Given Bloodaxe’s innovations in providing audio and video content with their books, I wondered if providing a link to a performance of the radio play extracts may further enrich people’s enjoyment of the collection.
Excitement at the level of language in the collection is matched by innovation at the level of form. A running sequence of poems, ‘A General Dictionary of Magic’ features poems as dictionary definitions. ‘Footnotes to a Long-distance Telephone Call’ is, as the title suggests, a poem-asfootnotes.
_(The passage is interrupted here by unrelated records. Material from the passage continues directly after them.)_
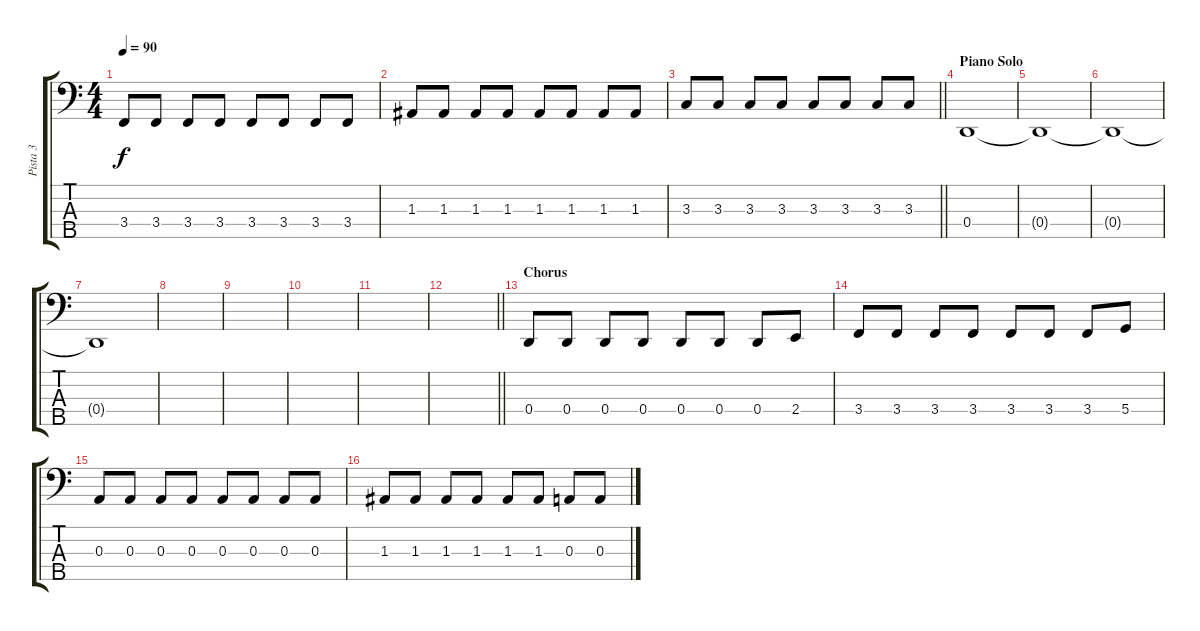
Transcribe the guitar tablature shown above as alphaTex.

\track ("Pista 3" "Pista 3") {instrument electricbassfinger}
\staff {score tabs}
\tuning (G2 D2 A1 D1 A0) {hide}
\ts (4 4)
\tempo 90
\clef f4
\ks c
3.4.8{dy f} 3.4.8 3.4.8 3.4.8 3.4.8 3.4.8 3.4.8 3.4.8 |
1.3.8 1.3.8 1.3.8 1.3.8 1.3.8 1.3.8 1.3.8 1.3.8 |
\barLineRight lightlight
3.3.8 3.3.8 3.3.8 3.3.8 3.3.8 3.3.8 3.3.8 3.3.8 |
\section ("" "Piano Solo")
0.4.1{volume 0} |
0.4{t}.1 |
0.4{t}.1 |
0.4{t}.1 |
|
|
|
|
\barLineRight lightlight
|
\section ("" "Chorus")
0.4.8{volume 16} 0.4.8 0.4.8 0.4.8 0.4.8 0.4.8 0.4.8 2.4.8 |
3.4.8 3.4.8 3.4.8 3.4.8 3.4.8 3.4.8 3.4.8 5.4.8 |
0.3.8 0.3.8 0.3.8 0.3.8 0.3.8 0.3.8 0.3.8 0.3.8 |
1.3.8 1.3.8 1.3.8 1.3.8 1.3.8 1.3.8 0.3.8 0.3.8
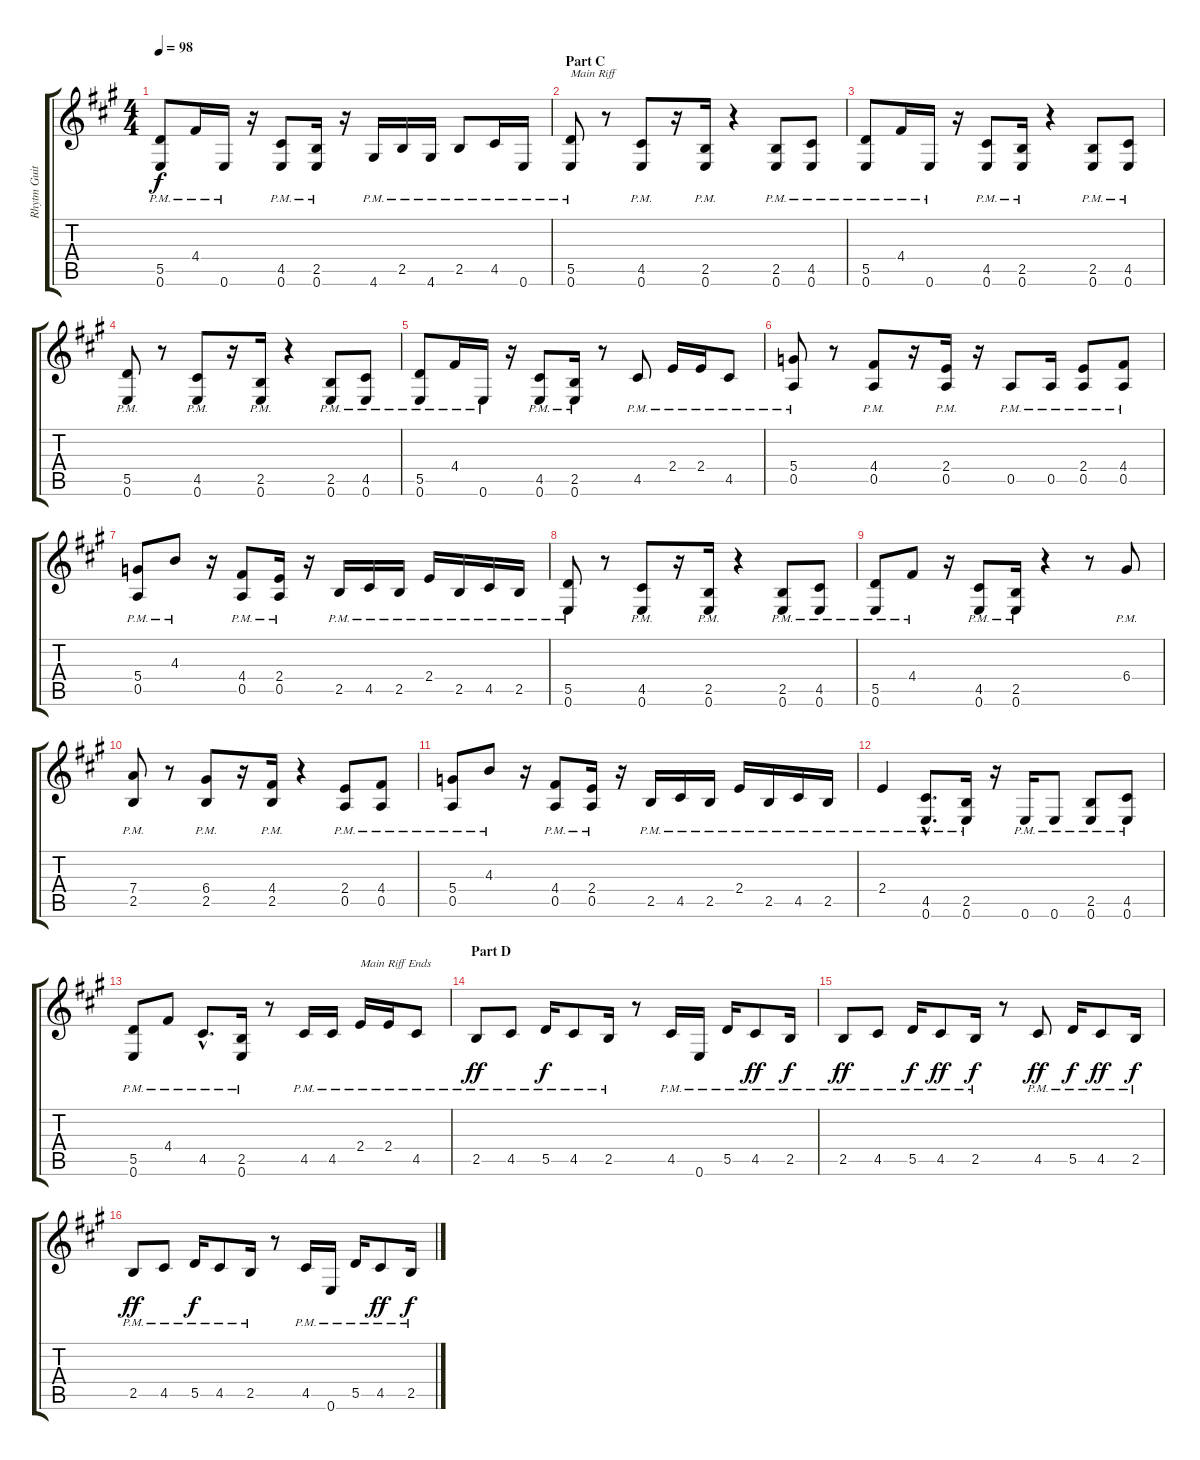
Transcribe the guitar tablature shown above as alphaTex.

\track ("Rhytm Guitar" "Rhytm Guit") {instrument overdrivenguitar}
\staff {score tabs}
\tuning (E4 B3 G3 D3 A2 E2) {hide}
\ts (4 4)
\tempo 98
\clef g2
\ks a
(5.5{pm} 0.6{pm}).8{dy f} 4.4{pm}.16 0.6{pm}.16 r.16 (4.5{pm} 0.6{pm}).8 (2.5{pm} 0.6{pm}).16 r.16 4.6{pm}.16 2.5{pm}.16 4.6{pm}.16 2.5{pm}.8 4.5{pm}.16 0.6{pm}.16 |
\section ("" "Part C")
(5.5{pm} 0.6{pm}).8{txt "Main Riff"} r.8 (4.5{pm} 0.6{pm}).8 r.16 (2.5{pm} 0.6{pm}).16 r.4 (2.5{pm} 0.6{pm}).8 (4.5{pm} 0.6{pm}).8 |
(5.5{pm} 0.6{pm}).8 4.4{pm}.16 0.6{pm}.16 r.16 (4.5{pm} 0.6{pm}).8 (2.5{pm} 0.6{pm}).16 r.4 (2.5{pm} 0.6{pm}).8 (4.5{pm} 0.6{pm}).8 |
(5.5{pm} 0.6{pm}).8 r.8 (4.5{pm} 0.6{pm}).8 r.16 (2.5{pm} 0.6{pm}).16 r.4 (2.5{pm} 0.6{pm}).8 (4.5{pm} 0.6{pm}).8 |
(5.5{pm} 0.6{pm}).8 4.4{pm}.16 0.6{pm}.16 r.16 (4.5{pm} 0.6{pm}).8 (2.5{pm} 0.6{pm}).16 r.8 4.5{pm}.8 2.4{pm}.16 2.4{pm}.16 4.5{pm}.8 |
(5.4{pm} 0.5{pm}).8 r.8 (4.4{pm} 0.5{pm}).8 r.16 (2.4{pm} 0.5{pm}).16 r.16 0.5{pm}.8 0.5{pm}.16 (2.4{pm} 0.5{pm}).8 (4.4{pm} 0.5{pm}).8 |
(5.4{pm} 0.5{pm}).8 4.3{pm}.8 r.16 (4.4{pm} 0.5{pm}).8 (2.4{pm} 0.5{pm}).16 r.16 2.5{pm}.16 4.5{pm}.16 2.5{pm}.16 2.4{pm}.16 2.5{pm}.16 4.5{pm}.16 2.5{pm}.16 |
(5.5{pm} 0.6{pm}).8 r.8 (4.5{pm} 0.6{pm}).8 r.16 (2.5{pm} 0.6{pm}).16 r.4 (2.5{pm} 0.6{pm}).8 (4.5{pm} 0.6{pm}).8 |
(5.5{pm} 0.6{pm}).8 4.4{pm}.8 r.16 (4.5{pm} 0.6{pm}).8 (2.5{pm} 0.6{pm}).16 r.4 r.8 6.4{pm}.8 |
(7.4{pm} 2.5{pm}).8 r.8 (6.4{pm} 2.5{pm}).8 r.16 (4.4{pm} 2.5{pm}).16 r.4 (2.4{pm} 0.5{pm}).8 (4.4{pm} 0.5{pm}).8 |
(5.4{pm} 0.5{pm}).8 4.3{pm}.8 r.16 (4.4{pm} 0.5{pm}).8 (2.4{pm} 0.5{pm}).16 r.16 2.5{pm}.16 4.5{pm}.16 2.5{pm}.16 2.4{pm}.16 2.5{pm}.16 4.5{pm}.16 2.5{pm}.16 |
2.4{pm}.4 (4.5{hac pm} 0.6{hac pm}).8{d} (2.5{pm} 0.6{pm}).16 r.16 0.6{pm}.16 0.6{pm}.8 (2.5{pm} 0.6{pm}).8 (4.5{pm} 0.6{pm}).8 |
(5.5{pm} 0.6{pm}).8 4.4{pm}.8 4.5{hac pm}.8{d} (2.5{pm} 0.6{pm}).16 r.8 4.5{pm}.16 4.5{pm}.16 2.4{pm}.16{txt "Main Riff Ends"} 2.4{pm}.16 4.5{pm}.8 |
\section ("" "Part D")
2.5{pm}.8{dy ff} 4.5{pm}.8 5.5{pm}.16{dy f} 4.5{pm}.8 2.5{pm}.16 r.8 4.5{pm}.16 0.6{pm}.16 5.5{pm}.16 4.5{pm}.8{dy ff} 2.5{pm}.16{dy f} |
2.5{pm}.8{dy ff} 4.5{pm}.8 5.5{pm}.16{dy f} 4.5{pm}.8{dy ff} 2.5{pm}.16{dy f} r.8 4.5{pm}.8{dy ff} 5.5{pm}.16{dy f} 4.5{pm}.8{dy ff} 2.5{pm}.16{dy f} |
2.5{pm}.8{dy ff} 4.5{pm}.8 5.5{pm}.16{dy f} 4.5{pm}.8 2.5{pm}.16 r.8 4.5{pm}.16 0.6{pm}.16 5.5{pm}.16 4.5{pm}.8{dy ff} 2.5{pm}.16{dy f}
When Potts moves in more traditional directions though, the effects are beautiful. ‘Wayfarer’ is a fabulous ghazal:
Though I’m a dog-eared page, and tired, and
the day stank, I’ll sing your lullaby.
I’ll lift up the croak and rattle of my voice to
bring your lullaby.
All in all, these poems are a towering linguistic achievement. To read Feral for a while is to find it bamboozling and beautiful, to want to read it for longer. Once that’s done, the only response is to consider it a masterpiece, and to feel that everyone who cares about language should read it. It’s certainly a book for me. Whether or not it will be the book for you, reader, depends, to return to Corcoran, who deserves the last word here, entirely on what you’re after.